そして翌日、菫は進学先の寮への引越し作業を始めた。荷物は先に引越し業者のトラックに載せて菫は単独で寮へ向かう。その列車に乗るため駅に向かうバスに乗る支度をした。いよいよ家族と離れて暮らすことになるのか。自分の夢を叶えるため希望に満ちているのと同時に寂しさもこみ上げてきた。
バス停までゆかりと琢真もついてきた。
「寮に行っても体に気をつけて。たまには連絡してね」ゆかりは菫に声をかけた。
「姉ちゃん、頑張れよ」琢磨もそれに続いて菫に声をかけた。
菫は頷くとバス停で停まったバスに乗り込む。
バスの外では二人が手を振っていた。暫くバスが進み信号で停まった。ふと外を見ると女の子が立っていてこちらを見て手を振り微笑んできた。ユカリだ!菫は嬉しくなった。
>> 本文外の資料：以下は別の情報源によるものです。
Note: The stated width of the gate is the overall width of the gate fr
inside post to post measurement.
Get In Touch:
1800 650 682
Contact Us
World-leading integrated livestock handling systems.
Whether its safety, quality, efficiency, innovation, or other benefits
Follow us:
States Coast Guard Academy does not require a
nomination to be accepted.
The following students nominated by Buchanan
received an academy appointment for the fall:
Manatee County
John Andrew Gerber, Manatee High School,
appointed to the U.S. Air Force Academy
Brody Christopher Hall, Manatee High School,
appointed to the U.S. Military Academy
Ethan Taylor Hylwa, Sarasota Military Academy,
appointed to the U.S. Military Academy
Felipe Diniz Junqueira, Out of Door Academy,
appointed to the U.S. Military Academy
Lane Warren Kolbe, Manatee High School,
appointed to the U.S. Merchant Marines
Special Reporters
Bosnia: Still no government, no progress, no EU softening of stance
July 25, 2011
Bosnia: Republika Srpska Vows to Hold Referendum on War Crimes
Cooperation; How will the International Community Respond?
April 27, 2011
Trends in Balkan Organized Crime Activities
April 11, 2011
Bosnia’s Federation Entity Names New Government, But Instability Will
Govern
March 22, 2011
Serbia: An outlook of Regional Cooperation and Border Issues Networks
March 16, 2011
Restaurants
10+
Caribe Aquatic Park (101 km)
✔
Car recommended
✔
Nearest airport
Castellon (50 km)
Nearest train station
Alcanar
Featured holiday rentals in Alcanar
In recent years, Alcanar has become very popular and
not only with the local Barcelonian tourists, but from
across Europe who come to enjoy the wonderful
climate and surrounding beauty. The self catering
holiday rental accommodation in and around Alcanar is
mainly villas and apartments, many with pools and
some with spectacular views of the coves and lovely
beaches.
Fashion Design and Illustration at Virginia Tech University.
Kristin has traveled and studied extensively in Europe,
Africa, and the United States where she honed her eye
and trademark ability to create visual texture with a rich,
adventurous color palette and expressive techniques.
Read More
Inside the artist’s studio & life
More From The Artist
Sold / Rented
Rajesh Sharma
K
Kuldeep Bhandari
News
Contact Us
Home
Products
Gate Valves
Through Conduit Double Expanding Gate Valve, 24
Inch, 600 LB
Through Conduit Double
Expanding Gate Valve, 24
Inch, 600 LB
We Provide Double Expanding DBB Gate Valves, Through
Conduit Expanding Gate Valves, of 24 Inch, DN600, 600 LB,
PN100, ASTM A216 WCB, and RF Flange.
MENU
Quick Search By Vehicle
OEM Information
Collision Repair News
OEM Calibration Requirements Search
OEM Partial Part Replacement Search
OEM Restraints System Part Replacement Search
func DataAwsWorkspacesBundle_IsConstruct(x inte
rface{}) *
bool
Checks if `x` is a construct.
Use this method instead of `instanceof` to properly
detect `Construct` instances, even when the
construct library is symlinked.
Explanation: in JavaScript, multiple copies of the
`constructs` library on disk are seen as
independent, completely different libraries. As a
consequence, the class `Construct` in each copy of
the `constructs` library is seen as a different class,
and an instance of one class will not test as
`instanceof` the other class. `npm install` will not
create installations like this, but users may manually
信号が変わりバスが走り出す。するとユカリはバスを追いかけ走り出した。ユカリの姿はバスに追いつく前に薄っすらとなり消えて見えなくなってしまった。
「菫さん、頑張ってね。応援してるからね」
ふと菫の頭の中にユカリの声が聞こえてきた。

それから数年が経った。
菫は実力が認められ有名なアニメ作家としてデビューすることになった。
弟の琢真はと言えばプロとは言えないもののeスポーツの選手として活躍している。
ゆかりはハンドメイド作品を作りつつも週末は仲間と共にバンド活動を楽しんでいる。
何であの時高校生の頃のゆかりが菫達の前に現れたのかは謎のままだ。
もしかすると時間の流れを超えて菫達を応援しに来たのかもしれない。
そう思いながらゆかりはバンド練習のため今はひとり暮らしになった部屋に鍵をかけて夕日に染まる空の下を歩いていった。